● **Reading text**:
======

This is T.S. Eliot's speech in a German radio and it broadcast during the second World War.

The poet starts posing the thesis: the English language is the richest for poetry. After that he qualifies the statement "this doesn't mean that English has produced the greatest poets or amount of poetry" and he clarifies that English is the richest language for poetry because it has the largest vocabulary. Eliot supports the previous statement giving examples: the richness is due to the variety of elements of which English is made of. In addition to make the reader's attention he introduces the audience to his speech "you and we have in common". Then he gives a further clarification to his previous statement: the English language is also rich in his rhythmic variety and gives examples to support his statement. He gives two restatement to reinforce his idea and because of this is a speech and repetition needs to fix the ideas in the audience's mind.

======

● **Supplied material**:
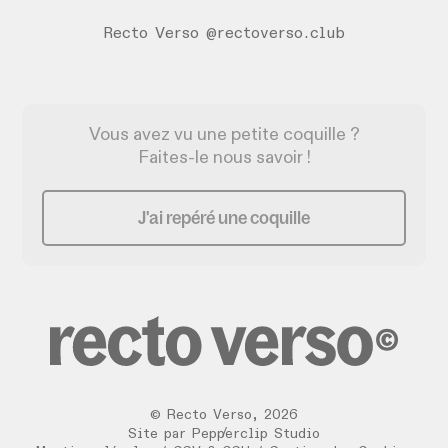
Recto Verso @rectoverso.club
Vous avez vu une petite coquille ?
Faites-le nous savoir !
J'ai repéré une coquille
©
Recto Verso
,
2026
/
Site par
Pepperclip Studio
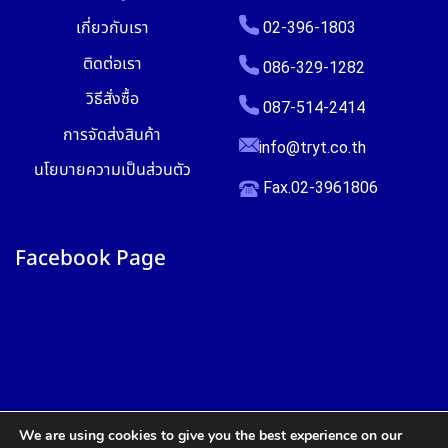
เกี่ยวกับเรา
02-396-1803
ติดต่อเรา
086-329-1282
วิธีสั่งซื้อ
087-514-2414
การจัดส่งสินค้า
info@tryt.co.th
นโยบายความเป็นส่วนตัว
Fax.02-3961806
Facebook Page
We are using cookies to give you the best experience on our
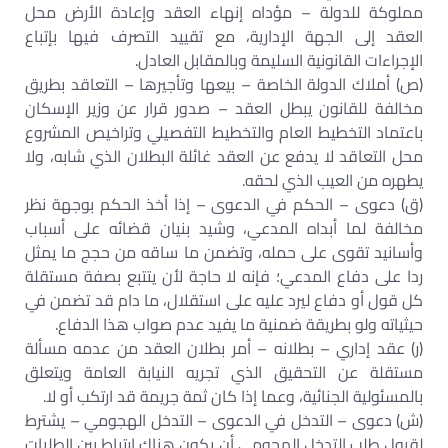
مملوكة للدولة – مؤداه إنهاء العقد وإعادة الأرض محل
العقد إلى الجهة الإدارية، مع تقييد التصرف فيها بإتباع
الإجراءات القانونية السليمة وبالمقابل العادل.
(ص) أملاك الدولة الخاصة – بيعها وتأجيرها – التعاقد بطريق
مخالفة للقانون يبطل العقد – صدور قرار عن وزير الإسكان
باعتماد التخطيط العام والتخطيط التفصيلي وتراخيص المشروع
محل التعاقد لا يدفع عن العقد غائلة البطلان الذي شابه، ولا
يطهره من العيب الذي لحقه.
(ق) دعوى – الحكم في الدعوى – إذا أخذ الحكم بوجهة نظر
مخالفة لما أبداه المدعي، وشيد بنيان قضائه على أسباب
وأسانيد تقوى على حمله، وتضمن ما ساقه من حجج ما يمثل
ردا على دفاع المدعي؛ فإنه لا حاجة لأن يتتبع بصفة مستقلة
كل قول أو دفاع ليرد عليه على استقلال، ما دام قد تضمن في
حيثياته ولو بطريقة ضمنية ما يفيد عدم صواب هذا الدفاع.
(ر) عقد إداري – بطلانه – أمر بطلان العقد من عدمه مسألة
مستقلة عن التحقيق الذي تجريه النيابة العامة ويتعلق
بالمسئولية الجنائية، وعما إذا كان ثمة جريمة قد ارتكب أو لا.
(ش) دعوى – التدخل في الدعوى – التدخل الهجومي – يشترط
لقبول طلب التدخل الهجومي أن يكون هناك ارتباط بين الطلبات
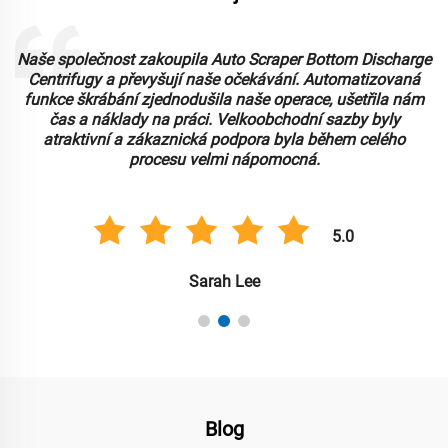
Naše společnost zakoupila Auto Scraper Bottom Discharge
Centrifugy a převyšují naše očekávání. Automatizovaná
funkce škrábání zjednodušila naše operace, ušetřila nám
čas a náklady na práci. Velkoobchodní sazby byly
atraktivní a zákaznická podpora byla během celého
procesu velmi nápomocná.
5.0
Sarah Lee
Blog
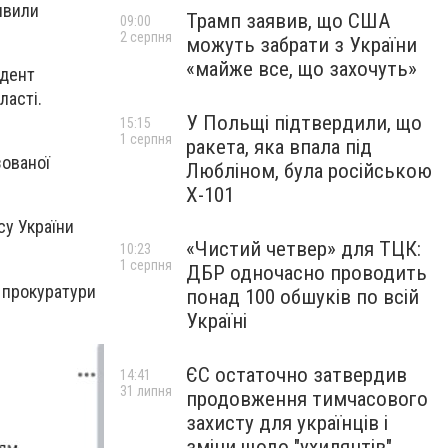
явили
Трамп заявив, що США
09:00
2 серпня
можуть забрати з України
«майже все, що захочуть»
идент
ласті.
У Польщі підтвердили, що
15:15
1 серпня
ракета, яка впала під
зованої
Любліном, була російською
Х-101
су України
«Чистий четвер» для ТЦК:
10:23
1 серпня
ДБР одночасно проводить
ї прокуратури
понад 100 обшуків по всій
Україні
ЄС остаточно затвердив
14:41
31 липня
продовження тимчасового
захисту для українців і
зміни щодо "ухилянтів"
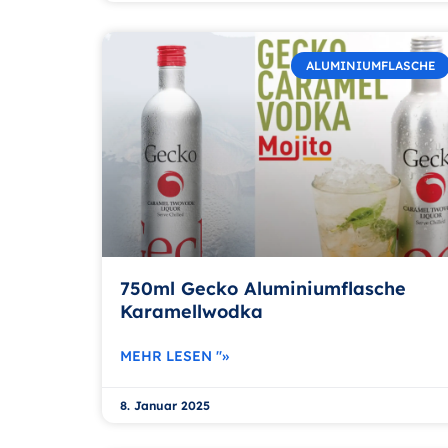
ALUMINIUMFLASCHE
750ml Gecko Aluminiumflasche
Karamellwodka
MEHR LESEN "»
8. Januar 2025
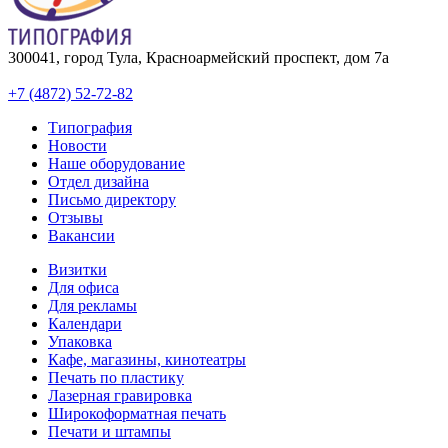
300041, город Тула, Красноармейский проспект, дом 7а
+7 (4872) 52-72-82
Типография
Новости
Наше оборудование
Отдел дизайна
Письмо директору
Отзывы
Вакансии
Визитки
Для офиса
Для рекламы
Календари
Упаковка
Кафе, магазины, кинотеатры
Печать по пластику
Лазерная гравировка
Широкоформатная печать
Печати и штампы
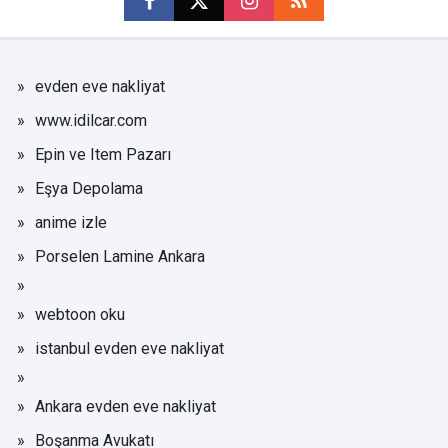
evden eve nakliyat
www.idilcar.com
Epin ve Item Pazarı
Eşya Depolama
anime izle
Porselen Lamine Ankara
webtoon oku
istanbul evden eve nakliyat
Ankara evden eve nakliyat
Boşanma Avukatı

======

● **Tasks to complete**:
1: Repeat the part of the summary of Eliot's radio speech that begins at "The poet starts" and stops after "the audience's mind.", word for word.
2: In the summary of Eliot's radio speech, why is English said to be the richest language for poetry?
3: Go on with the summary of Eliot's radio speech, picking up after its final sentence.

● **Activity answers**:
1:
The poet starts posing the thesis: the English language is the richest for poetry. After that he qualifies the statement "this doesn't mean that English has produced the greatest poets or amount of poetry" and he clarifies that English is the richest language for poetry because it has the largest vocabulary. Eliot supports the previous statement giving examples: the richness is due to the variety of elements of which English is made of. In addition to make the reader's attention he introduces the audience to his speech "you and we have in common". Then he gives a further clarification to his previous statement: the English language is also rich in his rhythmic variety and gives examples to support his statement. He gives two restatement to reinforce his idea and because of this is a speech and repetition needs to fix the ideas in the audience's mind.

2: Because it has the largest vocabulary.

3:
After this he gives a statement "it is generally thought that the greatest peoples excel in one art" and provides examples to this statement, but he disagrees with this statement so he refuses this and tries to change the audience's mind giving examples: poetry is generally linked to England but in the second half of 19th century it excelled in France. There's another refutation: a nation which lads in a particular art form in a particular period does not necessarily produce the greatest artists and provides examples in order to convince the audience.

He concludes with a statement which reinforce the idea of a modern language, which is able to receive and assimilate influences from abroad and go back and learn from its own sources.